Task goal —
In the data below, find the line that contains "left shoulder: (257, 215)" and the line that contains "right knee: (364, 241)". Copy both, plus every line between them, exactly.

Stored entries
▼

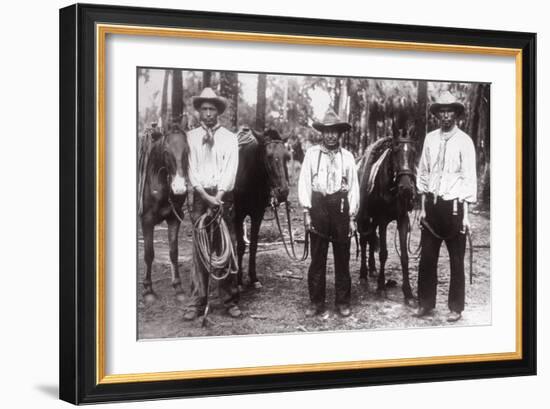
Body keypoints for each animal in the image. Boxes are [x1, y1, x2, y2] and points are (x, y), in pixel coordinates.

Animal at [140, 121, 190, 300]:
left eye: (187, 151)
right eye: (166, 152)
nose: (180, 187)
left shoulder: (174, 218)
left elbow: (173, 252)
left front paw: (178, 287)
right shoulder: (146, 221)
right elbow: (149, 253)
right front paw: (148, 290)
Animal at [234, 129, 292, 288]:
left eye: (287, 157)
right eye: (269, 156)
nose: (283, 192)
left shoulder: (257, 215)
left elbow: (253, 245)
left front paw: (254, 278)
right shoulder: (238, 215)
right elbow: (241, 246)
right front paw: (239, 281)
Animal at [358, 129, 418, 304]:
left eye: (414, 153)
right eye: (395, 152)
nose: (406, 188)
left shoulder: (402, 219)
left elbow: (404, 256)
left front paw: (408, 292)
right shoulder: (383, 220)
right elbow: (383, 253)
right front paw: (381, 287)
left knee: (371, 239)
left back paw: (372, 269)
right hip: (365, 218)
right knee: (364, 241)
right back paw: (363, 274)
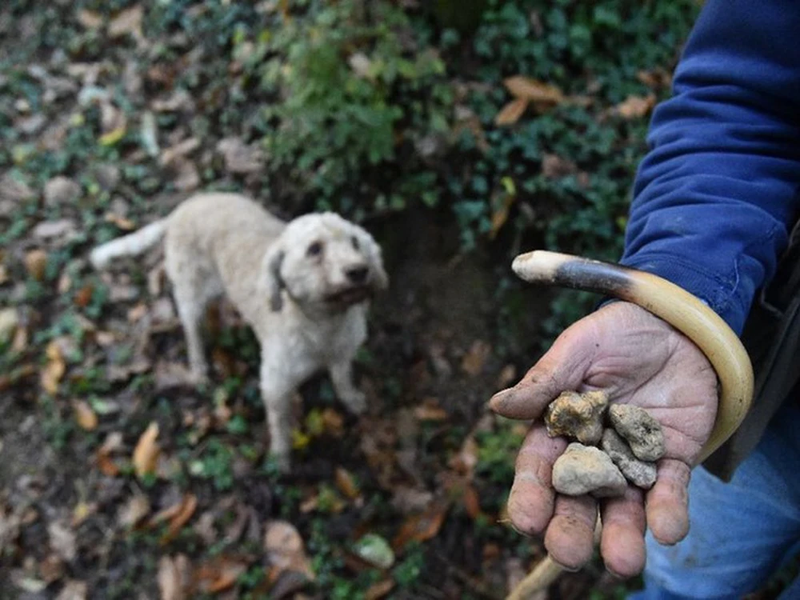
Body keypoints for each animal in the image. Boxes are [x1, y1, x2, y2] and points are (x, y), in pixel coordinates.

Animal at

▲

Exercise response —
left shoulder: (257, 215)
left elbow: (253, 245)
left front paw: (254, 278)
right shoulder: (238, 215)
right elbow: (241, 246)
right front paw: (239, 281)
Animal at [358, 129, 418, 304]:
left eye: (414, 153)
right eye: (395, 152)
nose: (406, 188)
left shoulder: (402, 219)
left elbow: (404, 256)
left front paw: (408, 292)
right shoulder: (383, 220)
right elbow: (383, 253)
right front paw: (381, 287)
left knee: (371, 239)
left back paw: (372, 269)
right hip: (365, 218)
right knee: (364, 241)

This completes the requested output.